The concept is pretty much similar:
- Fetch a set of product IDs from DB.
- For each ID, hit Shopify API to fetch product variant information.
- Upsert the response in another DB table.
- Keep repeating for each ID until done.
- Run this script periodically using CRON jobs.
While running this, what I discovered is that after 120 seconds, I was being returned a “connection timeout” error from the server.
I ran this SA directly in the browser/postman as an API call to test and also via cURL in terminal.
After a long discussion with my hosting provider, I discovered two things:
- There is something called webserver timeout, apart from PHP’s max execution timeout setting.
- An API call should not last more than 120 seconds - 2 minutes - as a recommended approach. Nothing wrong with it itself, but a long running call means blocked resource for other API calls and requests on the webserver.
- I played around with script timeout settings in Wappler SA, as well as PHP INI settings - but at the end, it was web server timeout that made the difference.
So here’s what I would like from the team and community to help me with:
- Has anyone had any experience with running long scripts in PHP via cron job or API call with Wappler or otherwise? What do you recommend?

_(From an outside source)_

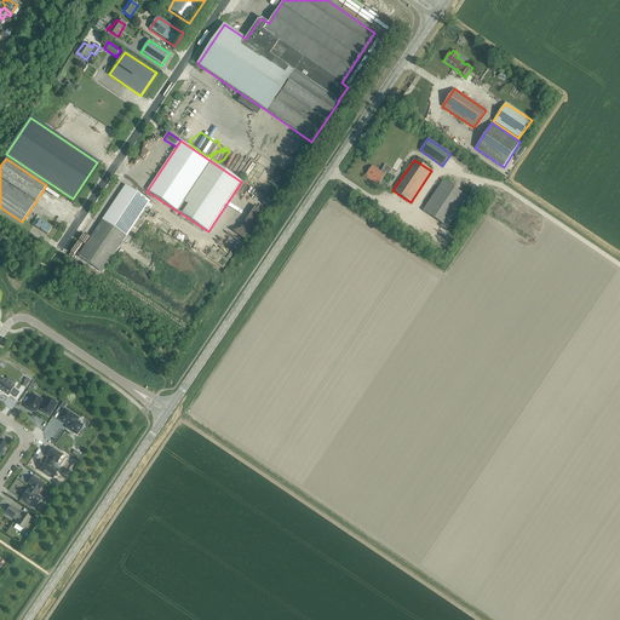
[(389,174),(392,170),(385,165),(380,172),(372,166),(366,177),(378,185),(386,172),(389,174)]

- Is there any way to run a SA PHP file directly from terminal, without having to use cURL? SA provides an extremely easy and secure way of building out complex stuff. So I wish to use SA to build my set of tasks and not use core PHP.
- Is there any other way to handle the task of synchronizing data from a 3rd party API (like Shopify) into my own DB other than long running PHP script? I have though about breaking it into batches, but could not figure out a Wappler-based way of doing it.
Using PHP & Wappler are constants - I would not go around this unless the other method is extremely rewarding.